June 1, 2011 —
Spc. Christopher C. Johnson checks the sights on his M4 rifle during a patrol in Spera District, Khowst province, Afghanistan.Photo by Staff Sgt. John Zumer.
KHOWST PROVINCE, Afghanistan (May 30, 2011) — Coalition and Afghan National Security Forces concluded Operation Maiwan III in eastern Afghanistan May 19, 2011.
The operation, conducted May 14-19, in the Spera district of Khowst province, had several goals. In addition to eliminating insurgents and denying them safe havens from which to launch attacks, planners said it was important to show the Afghan population that International Security Assistance Forces and Afghan forces can and will conduct operations anytime, even in remote areas near Afghanistan’s border with Pakistan.
Soldiers participating in the operation held a pre-mission briefing to set the focus and energy for the operation.
“Everyone must be ready for a fight at all times,” said Lt. Col. Mark Borowski, commander of 6th Squadron, 4th Cavalry Regiment, Task Force Raider, 3rd Brigade Combat Team, 1st Infantry Division.
Once begun, the Soldiers of Task Force Raider joined with others from Task Force Duke and Afghan National Security Forces, or ANSF, to attack and disrupt the enemy. The Solders helped drive insurgents from the district so Soldiers from the 4th Brigade Combat Team, 101st Airborne Div., Task Force Currahee, in Paktika province, could engage them.
Additionally, the Soldiers helped secure main thoroughfares necessary to help promote local commerce and restrict insurgent travel.
For many Afghans the operation and presence of troops bent on ridding the area of insurgents was a welcome change of pace.
“The people were happy to see ANA (Afghan National Army) and coalition forces here to stay and provide security,” said Afghan National Army Capt. Mahmmad Ayi, commander of Headquarters and Headquarters Company, 4th Battalion, 1st Brigade, ANA.
“It was a good and effective operation. We stayed here for four days, and showed the enemy that sanctuaries and safe havens can’t be established here,” Ayi said.
The enemy appeared to get the message, and expected levels of insurgent activity failed to materialize, said Borowski.
“We honestly didn’t see the enemy presence we thought we might see,” said Borowski, adding that a few months ago Spera had been a significant thoroughfare for insurgents traveling across the Pakistan border.
“We thought we’d have large-scale engagements with insurgent forces based on past experience in the area, both during a previous deployment and the previous engagements encountered by [Task Force Rakkasan] when they were here last year,” said Maj. Damon Harris, operations officer of the 3rd Brigade Combat Team, 1st Inf. Div., Task Force Duke.
According to mission planners the outcome of the operation was a success, despite the low level of insurgent activity. Mission planners said the troops and leadership proved they could sustain operations while continuing to focus elsewhere in Task Force Raider’s area of responsibility, and they gathered reliable intelligence on the enemy.
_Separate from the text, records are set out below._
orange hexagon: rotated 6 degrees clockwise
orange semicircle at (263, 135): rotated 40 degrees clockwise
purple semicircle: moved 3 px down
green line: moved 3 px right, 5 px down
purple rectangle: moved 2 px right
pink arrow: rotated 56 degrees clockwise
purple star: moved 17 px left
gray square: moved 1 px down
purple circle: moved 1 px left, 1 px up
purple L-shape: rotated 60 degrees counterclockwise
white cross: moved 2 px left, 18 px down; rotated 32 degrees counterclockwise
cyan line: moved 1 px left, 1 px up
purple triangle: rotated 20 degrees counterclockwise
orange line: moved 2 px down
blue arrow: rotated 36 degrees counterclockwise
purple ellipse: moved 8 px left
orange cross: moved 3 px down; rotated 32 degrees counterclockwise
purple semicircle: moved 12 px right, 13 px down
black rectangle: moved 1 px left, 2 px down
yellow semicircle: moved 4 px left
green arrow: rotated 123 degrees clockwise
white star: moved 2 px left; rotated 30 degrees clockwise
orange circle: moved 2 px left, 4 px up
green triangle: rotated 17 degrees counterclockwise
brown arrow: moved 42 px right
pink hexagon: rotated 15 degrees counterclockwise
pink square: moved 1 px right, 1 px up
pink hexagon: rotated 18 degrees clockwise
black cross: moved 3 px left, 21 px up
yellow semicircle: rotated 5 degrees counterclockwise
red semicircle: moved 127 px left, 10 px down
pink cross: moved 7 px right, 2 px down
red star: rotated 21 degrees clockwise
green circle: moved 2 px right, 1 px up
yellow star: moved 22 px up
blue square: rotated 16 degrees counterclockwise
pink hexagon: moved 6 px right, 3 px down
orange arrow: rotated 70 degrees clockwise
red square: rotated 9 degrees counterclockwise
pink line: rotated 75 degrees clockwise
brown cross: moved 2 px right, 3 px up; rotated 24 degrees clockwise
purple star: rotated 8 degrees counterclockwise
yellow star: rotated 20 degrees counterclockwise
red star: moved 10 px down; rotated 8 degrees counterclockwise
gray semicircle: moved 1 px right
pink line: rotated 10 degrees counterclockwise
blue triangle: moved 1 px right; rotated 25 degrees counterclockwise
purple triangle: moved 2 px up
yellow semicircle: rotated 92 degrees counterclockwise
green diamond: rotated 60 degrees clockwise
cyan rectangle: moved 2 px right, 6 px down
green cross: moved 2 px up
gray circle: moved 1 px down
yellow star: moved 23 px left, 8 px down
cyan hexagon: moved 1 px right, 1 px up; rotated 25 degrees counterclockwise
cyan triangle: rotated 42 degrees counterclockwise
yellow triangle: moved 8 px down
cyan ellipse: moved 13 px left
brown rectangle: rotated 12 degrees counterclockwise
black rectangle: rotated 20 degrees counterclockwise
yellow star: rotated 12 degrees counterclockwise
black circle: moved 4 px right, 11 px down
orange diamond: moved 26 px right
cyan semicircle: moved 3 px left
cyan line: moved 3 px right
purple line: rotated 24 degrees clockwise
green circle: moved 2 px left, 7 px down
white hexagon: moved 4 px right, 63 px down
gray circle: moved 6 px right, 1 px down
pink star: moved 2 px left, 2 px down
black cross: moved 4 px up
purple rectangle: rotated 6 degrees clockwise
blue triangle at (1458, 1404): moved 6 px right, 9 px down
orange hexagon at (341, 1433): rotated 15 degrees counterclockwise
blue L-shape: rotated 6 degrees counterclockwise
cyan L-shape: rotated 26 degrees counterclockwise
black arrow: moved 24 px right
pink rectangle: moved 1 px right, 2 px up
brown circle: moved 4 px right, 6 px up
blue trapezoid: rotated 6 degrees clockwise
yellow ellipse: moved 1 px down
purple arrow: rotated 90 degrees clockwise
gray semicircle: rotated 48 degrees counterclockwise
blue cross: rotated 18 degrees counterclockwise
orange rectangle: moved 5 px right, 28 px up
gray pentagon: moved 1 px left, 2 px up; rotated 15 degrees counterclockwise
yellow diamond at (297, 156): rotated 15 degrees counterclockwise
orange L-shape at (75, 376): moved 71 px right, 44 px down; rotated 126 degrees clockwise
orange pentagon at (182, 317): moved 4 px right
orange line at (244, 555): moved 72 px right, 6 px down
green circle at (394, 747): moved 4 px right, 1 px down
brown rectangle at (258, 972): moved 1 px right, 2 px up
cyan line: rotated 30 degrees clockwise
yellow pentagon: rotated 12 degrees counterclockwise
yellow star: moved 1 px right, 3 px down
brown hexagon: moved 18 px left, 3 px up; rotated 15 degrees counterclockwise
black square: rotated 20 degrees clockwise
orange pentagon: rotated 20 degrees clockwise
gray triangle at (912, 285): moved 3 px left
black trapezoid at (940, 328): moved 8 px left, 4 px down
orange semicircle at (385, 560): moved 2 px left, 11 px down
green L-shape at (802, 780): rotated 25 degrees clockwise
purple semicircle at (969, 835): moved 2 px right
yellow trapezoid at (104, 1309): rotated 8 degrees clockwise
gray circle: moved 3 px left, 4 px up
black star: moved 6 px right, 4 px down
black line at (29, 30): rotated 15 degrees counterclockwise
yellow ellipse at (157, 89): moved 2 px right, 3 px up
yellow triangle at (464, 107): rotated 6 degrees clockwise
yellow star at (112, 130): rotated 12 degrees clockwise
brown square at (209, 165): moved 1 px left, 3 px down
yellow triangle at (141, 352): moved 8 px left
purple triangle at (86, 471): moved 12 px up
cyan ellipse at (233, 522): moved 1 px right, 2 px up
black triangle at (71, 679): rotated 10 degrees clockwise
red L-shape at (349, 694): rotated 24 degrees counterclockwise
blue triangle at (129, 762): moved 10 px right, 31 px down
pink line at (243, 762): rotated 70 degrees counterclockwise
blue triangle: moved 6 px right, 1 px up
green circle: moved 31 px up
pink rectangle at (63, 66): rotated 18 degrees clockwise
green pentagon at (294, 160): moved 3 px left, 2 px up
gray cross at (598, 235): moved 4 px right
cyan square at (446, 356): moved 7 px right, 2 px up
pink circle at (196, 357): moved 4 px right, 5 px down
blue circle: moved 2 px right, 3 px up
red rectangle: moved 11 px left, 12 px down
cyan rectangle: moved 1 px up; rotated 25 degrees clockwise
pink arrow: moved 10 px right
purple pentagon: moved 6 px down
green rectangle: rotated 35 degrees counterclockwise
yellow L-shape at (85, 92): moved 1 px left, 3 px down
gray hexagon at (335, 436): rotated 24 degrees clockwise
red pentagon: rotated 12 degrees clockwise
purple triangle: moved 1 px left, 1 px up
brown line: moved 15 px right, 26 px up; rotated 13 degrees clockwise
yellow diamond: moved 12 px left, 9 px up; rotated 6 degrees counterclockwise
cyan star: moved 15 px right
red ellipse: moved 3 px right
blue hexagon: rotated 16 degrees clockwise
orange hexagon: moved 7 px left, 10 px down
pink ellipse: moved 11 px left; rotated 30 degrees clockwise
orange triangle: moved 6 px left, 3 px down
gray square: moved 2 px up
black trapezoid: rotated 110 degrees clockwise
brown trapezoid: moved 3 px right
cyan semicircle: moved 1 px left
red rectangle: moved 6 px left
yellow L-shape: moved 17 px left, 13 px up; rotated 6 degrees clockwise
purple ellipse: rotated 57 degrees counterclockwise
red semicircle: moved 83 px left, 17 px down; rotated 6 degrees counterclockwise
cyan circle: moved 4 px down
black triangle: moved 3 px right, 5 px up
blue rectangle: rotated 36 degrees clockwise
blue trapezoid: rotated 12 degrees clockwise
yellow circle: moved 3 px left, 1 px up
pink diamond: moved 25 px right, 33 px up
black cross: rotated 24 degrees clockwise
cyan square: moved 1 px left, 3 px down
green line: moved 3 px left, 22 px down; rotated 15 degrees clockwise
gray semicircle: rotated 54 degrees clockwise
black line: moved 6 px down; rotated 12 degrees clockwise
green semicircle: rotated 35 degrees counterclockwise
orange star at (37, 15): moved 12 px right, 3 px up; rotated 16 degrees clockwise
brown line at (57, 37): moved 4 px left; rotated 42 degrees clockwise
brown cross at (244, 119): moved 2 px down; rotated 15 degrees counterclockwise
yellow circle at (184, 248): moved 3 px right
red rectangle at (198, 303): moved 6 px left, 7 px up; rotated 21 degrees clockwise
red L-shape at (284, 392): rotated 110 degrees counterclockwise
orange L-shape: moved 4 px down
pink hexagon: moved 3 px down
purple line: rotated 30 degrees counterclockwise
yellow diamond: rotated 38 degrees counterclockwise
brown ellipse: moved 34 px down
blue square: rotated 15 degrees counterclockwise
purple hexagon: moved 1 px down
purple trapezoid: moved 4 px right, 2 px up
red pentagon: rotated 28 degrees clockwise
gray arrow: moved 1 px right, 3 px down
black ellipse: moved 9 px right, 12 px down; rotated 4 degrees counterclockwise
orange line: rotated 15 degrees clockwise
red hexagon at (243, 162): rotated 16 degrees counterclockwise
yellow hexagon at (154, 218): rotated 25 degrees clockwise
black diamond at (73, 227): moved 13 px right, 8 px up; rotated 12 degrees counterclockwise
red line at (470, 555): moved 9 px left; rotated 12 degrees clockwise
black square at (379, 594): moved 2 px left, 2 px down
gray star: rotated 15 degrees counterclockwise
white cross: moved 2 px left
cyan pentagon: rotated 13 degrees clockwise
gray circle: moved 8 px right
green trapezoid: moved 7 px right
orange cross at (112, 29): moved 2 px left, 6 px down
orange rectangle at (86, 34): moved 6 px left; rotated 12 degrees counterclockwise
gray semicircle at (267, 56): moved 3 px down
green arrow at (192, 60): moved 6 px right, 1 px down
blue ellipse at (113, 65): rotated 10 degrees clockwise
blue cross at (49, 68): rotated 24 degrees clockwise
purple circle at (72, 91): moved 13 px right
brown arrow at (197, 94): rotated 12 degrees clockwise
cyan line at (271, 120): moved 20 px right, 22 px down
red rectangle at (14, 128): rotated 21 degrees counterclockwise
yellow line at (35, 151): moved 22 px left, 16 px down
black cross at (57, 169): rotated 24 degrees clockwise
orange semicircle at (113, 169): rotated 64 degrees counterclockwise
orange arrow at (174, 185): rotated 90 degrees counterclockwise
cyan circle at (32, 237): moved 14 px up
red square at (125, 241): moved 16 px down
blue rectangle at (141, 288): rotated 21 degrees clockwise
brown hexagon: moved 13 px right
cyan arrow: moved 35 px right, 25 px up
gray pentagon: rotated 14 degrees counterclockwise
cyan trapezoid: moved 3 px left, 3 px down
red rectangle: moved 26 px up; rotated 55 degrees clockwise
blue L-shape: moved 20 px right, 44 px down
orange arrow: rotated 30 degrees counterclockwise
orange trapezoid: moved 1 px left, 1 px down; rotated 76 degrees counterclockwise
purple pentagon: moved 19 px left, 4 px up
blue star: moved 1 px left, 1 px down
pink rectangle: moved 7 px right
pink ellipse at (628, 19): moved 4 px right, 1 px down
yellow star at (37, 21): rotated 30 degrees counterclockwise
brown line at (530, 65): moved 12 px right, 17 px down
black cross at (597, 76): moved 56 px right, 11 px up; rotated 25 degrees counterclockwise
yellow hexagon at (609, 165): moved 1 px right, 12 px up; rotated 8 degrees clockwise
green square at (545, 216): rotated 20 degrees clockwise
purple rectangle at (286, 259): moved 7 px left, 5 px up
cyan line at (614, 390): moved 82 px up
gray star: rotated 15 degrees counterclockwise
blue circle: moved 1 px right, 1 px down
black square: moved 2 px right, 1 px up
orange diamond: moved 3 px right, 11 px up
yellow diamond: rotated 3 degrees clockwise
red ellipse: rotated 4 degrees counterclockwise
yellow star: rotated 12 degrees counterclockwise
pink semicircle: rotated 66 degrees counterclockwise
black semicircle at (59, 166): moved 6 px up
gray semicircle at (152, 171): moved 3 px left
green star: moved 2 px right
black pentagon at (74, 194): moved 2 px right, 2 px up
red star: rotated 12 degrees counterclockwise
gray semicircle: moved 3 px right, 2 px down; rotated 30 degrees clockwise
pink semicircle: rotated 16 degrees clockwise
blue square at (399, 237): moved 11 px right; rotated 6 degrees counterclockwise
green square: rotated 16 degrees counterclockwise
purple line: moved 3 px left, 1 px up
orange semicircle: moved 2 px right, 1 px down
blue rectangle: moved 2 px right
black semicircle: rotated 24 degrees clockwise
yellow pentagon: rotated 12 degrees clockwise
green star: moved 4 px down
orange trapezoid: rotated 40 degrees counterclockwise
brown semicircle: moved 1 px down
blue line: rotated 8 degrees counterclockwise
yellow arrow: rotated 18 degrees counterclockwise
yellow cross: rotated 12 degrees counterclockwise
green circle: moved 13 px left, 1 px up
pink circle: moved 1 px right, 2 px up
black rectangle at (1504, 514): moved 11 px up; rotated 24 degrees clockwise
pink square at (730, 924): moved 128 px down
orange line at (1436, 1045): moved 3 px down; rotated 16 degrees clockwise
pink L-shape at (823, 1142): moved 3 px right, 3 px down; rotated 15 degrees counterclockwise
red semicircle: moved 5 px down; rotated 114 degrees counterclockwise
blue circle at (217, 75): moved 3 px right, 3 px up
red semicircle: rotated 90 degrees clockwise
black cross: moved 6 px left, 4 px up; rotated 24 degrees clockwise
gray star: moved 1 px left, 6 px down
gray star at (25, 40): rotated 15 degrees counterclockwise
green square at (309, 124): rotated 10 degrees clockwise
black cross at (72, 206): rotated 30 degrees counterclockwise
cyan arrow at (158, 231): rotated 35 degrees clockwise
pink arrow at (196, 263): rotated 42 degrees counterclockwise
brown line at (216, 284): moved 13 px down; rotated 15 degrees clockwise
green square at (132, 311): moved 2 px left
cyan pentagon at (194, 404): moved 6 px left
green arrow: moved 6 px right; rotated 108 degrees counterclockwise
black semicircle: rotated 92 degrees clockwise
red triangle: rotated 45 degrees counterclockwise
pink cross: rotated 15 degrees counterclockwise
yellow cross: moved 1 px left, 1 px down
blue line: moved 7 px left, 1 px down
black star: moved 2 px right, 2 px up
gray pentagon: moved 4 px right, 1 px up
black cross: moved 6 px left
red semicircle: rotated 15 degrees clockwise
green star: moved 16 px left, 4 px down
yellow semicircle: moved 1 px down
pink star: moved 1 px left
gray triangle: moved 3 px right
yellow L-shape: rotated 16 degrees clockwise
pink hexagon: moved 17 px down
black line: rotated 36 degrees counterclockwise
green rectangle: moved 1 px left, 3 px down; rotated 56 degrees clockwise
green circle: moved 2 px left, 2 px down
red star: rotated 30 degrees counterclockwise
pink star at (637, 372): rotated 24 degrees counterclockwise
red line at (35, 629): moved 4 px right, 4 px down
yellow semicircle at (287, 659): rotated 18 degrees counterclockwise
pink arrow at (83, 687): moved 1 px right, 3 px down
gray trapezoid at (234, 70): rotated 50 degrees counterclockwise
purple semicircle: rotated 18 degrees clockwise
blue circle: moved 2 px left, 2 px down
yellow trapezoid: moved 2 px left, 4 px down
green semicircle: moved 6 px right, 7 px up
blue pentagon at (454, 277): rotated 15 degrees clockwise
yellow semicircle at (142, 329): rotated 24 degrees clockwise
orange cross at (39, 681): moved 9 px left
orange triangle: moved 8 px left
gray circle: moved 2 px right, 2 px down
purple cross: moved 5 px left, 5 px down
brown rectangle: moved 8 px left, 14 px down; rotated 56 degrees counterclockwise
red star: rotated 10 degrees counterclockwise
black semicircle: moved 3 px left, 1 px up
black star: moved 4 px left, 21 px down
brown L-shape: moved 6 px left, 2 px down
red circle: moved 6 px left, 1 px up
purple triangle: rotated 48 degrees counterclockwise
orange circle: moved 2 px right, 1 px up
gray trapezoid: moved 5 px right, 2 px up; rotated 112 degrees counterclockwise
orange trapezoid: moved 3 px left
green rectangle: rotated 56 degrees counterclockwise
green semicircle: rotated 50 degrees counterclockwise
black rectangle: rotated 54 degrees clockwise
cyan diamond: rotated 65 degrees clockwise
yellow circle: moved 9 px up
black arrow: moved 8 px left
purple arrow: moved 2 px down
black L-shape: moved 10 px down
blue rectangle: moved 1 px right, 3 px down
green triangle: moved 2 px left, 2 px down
Perhaps most importantly, however, Operation Maiwan III succeeded on at least two crucial levels; the Soldiers had successful inter-army cooperation and coalition and government of the Islamic Republic of Afghanistan entities built trust with the local population, said Browski.
“The operation was completely partnered. All the ANA that I saw and heard about performed well, and proved they could sustain themselves out in the field,” said Borowski.
The strong show of force of coalition and ANSF against the enemies of Afghanistan, in such a remote location, sent a strong message, said Harris
Harris said enemy contact was low due to the overwhelming combat power, both ground and air massed in Spera district and Paktika province. Insurgents had little choice but to move south into engagement areas established by Task Force Currahee in Paktika, he said.
Still, there were measurable successes, said Harris. Task Force Duke gathered critical intelligence for use in future operations, and the people in Spera district saw their legitimate government take an interest in outlying population centers, he said.
“It’s important that we come down here and show the people and the enemy that we haven’t forgotten about this place, and that we can and will go where we need to,” said Borowski. “People were very receptive and willing to talk.”
Ayi agreed and said Afghan officials didn’t forget the villagers either.
“Khowst Governor Naeemi came to the Spera district center, and it was good for the people to see him and hear about upcoming projects,” said Ayi.
Harris also felt the importance of the visit couldn’t be overstated.
“I believe the most beneficial event during the operation was the first key leader engagement conducted at the district center that involved the Khowst provincial governor. [It] gave local elders the ability to voice their concerns and what they believe as the way forward in Spera,” he said.
Task Force Raiders will continue assisting the ANA in building a safer and more secure Afghanistan, said Borowski.
“We’re going to go back to focusing on places we had been [in] and focus on whatever missions come down the road,” said Borowski.
Sgt. Ismael Rodriguez, a cavalry scout with Task Force Raider, echoed the sentiment.
“I think the insurgents will realize they’re either going to have to fight us or draw down. We’re not going anywhere,” said Rodriguez.